Written task: Starting at the first line of the entries and stopping after the line that contains "catalogue / barcode: US 1901226", write those lines out again with "elevation" swapped for "altitude" and everything else left the same.
***** Data for the task *****
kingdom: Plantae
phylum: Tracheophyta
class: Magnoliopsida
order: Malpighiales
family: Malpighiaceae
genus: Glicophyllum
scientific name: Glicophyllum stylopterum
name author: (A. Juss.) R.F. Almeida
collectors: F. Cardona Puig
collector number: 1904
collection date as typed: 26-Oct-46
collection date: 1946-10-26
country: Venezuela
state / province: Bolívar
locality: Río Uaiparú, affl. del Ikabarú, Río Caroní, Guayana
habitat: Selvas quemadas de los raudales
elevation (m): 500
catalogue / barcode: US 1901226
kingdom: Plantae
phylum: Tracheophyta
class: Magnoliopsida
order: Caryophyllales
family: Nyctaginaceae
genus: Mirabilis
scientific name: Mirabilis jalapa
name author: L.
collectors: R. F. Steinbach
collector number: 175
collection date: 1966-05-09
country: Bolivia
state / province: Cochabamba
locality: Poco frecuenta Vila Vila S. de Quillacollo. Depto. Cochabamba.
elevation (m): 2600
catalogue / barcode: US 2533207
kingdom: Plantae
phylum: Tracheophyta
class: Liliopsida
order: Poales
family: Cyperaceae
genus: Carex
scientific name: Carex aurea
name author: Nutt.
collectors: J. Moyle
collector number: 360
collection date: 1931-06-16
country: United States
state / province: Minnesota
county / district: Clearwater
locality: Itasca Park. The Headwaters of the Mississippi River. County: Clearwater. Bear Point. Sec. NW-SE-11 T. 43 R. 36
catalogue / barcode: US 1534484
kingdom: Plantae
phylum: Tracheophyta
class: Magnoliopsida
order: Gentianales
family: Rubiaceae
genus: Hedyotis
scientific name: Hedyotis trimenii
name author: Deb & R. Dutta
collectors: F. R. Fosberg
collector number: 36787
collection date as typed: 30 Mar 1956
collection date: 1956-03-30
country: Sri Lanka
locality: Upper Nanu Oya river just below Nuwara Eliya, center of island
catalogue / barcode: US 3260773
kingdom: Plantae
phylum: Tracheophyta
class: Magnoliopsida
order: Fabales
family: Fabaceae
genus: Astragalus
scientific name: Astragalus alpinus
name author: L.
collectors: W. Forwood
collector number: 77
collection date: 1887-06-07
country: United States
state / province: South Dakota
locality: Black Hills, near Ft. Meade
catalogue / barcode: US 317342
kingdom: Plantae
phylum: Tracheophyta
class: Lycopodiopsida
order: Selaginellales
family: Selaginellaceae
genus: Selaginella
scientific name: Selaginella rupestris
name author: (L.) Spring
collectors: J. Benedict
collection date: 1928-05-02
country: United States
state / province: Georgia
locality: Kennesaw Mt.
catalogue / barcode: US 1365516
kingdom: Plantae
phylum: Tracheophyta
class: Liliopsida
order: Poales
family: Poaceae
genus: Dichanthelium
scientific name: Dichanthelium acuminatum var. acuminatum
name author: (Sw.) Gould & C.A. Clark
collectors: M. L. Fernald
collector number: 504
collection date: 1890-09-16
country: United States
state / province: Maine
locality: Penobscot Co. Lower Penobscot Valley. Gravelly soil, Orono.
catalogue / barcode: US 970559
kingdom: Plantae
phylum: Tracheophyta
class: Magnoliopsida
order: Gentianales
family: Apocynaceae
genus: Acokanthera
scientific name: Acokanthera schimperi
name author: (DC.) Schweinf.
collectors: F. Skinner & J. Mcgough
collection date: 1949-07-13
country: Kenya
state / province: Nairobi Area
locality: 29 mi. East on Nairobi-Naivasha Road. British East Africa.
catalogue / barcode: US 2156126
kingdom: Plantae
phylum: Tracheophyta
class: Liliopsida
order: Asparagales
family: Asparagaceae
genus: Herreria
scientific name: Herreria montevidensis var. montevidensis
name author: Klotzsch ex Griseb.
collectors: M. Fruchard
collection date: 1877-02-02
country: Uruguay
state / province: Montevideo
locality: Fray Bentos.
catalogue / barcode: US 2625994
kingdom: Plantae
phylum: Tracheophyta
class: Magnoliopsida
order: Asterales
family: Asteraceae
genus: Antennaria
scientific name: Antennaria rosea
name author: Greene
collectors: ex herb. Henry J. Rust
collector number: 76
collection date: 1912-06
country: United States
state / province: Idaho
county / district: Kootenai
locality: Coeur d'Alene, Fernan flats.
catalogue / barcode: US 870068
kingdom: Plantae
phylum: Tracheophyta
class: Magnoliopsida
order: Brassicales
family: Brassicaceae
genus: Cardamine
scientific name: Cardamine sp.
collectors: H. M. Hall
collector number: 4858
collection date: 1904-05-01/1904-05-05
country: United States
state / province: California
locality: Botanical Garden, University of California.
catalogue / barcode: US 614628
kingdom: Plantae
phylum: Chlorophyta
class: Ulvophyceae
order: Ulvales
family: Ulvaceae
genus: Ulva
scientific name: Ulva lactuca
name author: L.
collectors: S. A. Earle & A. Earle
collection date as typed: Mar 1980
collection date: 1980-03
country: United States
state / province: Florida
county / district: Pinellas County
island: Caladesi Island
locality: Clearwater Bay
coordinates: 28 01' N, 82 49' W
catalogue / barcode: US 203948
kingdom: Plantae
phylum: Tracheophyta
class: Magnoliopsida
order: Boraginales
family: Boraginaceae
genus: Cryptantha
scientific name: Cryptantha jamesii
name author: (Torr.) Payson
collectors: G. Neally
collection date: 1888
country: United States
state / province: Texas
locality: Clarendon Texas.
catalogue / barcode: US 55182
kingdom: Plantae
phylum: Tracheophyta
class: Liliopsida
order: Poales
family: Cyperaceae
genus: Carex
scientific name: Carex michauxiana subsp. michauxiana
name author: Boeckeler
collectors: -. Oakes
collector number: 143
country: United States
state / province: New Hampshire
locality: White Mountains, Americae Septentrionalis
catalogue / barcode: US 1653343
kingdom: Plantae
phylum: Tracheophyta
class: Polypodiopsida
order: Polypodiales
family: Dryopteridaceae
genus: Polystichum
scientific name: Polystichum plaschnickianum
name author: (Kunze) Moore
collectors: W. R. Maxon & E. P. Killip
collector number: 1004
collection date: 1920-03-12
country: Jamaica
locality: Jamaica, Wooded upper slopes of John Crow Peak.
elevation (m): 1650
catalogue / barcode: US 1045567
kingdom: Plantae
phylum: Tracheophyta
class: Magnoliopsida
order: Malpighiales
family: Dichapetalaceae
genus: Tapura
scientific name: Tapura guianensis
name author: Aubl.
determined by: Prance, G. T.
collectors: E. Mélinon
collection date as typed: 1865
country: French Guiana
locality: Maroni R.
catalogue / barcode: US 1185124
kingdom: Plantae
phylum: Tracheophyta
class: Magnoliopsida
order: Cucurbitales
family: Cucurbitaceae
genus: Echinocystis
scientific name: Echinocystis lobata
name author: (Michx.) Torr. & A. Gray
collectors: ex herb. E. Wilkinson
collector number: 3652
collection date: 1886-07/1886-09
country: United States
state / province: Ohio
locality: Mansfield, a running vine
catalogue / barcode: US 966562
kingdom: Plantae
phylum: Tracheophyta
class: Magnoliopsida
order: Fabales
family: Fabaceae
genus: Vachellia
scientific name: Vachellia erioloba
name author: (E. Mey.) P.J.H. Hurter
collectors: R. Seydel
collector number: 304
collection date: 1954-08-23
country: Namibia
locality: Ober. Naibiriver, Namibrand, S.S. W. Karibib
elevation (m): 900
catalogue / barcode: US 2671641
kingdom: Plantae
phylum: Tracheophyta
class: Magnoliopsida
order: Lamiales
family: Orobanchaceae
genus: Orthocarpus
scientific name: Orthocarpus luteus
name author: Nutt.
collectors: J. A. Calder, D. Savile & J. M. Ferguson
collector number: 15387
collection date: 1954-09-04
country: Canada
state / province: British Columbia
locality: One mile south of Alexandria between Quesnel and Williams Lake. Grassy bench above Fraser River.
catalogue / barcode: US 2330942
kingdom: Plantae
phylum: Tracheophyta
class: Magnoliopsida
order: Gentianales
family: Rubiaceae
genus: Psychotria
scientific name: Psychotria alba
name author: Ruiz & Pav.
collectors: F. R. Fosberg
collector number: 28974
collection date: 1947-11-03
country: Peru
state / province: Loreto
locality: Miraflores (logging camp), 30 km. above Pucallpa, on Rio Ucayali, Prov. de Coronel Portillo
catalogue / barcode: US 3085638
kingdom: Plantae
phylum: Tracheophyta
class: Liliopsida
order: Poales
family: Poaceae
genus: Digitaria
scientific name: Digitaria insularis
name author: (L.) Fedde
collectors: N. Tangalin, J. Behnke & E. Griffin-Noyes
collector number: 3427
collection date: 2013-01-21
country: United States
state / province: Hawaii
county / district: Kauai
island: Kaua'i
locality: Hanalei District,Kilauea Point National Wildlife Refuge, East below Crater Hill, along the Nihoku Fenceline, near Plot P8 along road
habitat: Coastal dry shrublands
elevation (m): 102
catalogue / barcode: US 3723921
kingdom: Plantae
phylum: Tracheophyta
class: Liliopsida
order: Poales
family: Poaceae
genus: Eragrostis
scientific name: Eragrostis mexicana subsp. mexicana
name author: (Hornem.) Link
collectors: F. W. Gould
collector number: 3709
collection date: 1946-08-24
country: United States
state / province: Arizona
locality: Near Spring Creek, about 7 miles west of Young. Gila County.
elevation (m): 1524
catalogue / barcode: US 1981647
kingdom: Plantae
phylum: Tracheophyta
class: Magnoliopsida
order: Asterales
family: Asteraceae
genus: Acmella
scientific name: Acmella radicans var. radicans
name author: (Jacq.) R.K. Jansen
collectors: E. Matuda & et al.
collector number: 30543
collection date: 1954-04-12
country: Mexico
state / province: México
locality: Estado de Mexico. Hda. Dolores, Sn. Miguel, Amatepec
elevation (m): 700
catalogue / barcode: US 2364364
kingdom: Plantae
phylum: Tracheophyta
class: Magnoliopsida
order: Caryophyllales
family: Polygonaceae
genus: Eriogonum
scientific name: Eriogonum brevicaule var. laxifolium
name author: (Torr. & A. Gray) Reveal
*****
Result of the exercise:
kingdom: Plantae
phylum: Tracheophyta
class: Magnoliopsida
order: Malpighiales
family: Malpighiaceae
genus: Glicophyllum
scientific name: Glicophyllum stylopterum
name author: (A. Juss.) R.F. Almeida
collectors: F. Cardona Puig
collector number: 1904
collection date as typed: 26-Oct-46
collection date: 1946-10-26
country: Venezuela
state / province: Bolívar
locality: Río Uaiparú, affl. del Ikabarú, Río Caroní, Guayana
habitat: Selvas quemadas de los raudales
altitude (m): 500
catalogue / barcode: US 1901226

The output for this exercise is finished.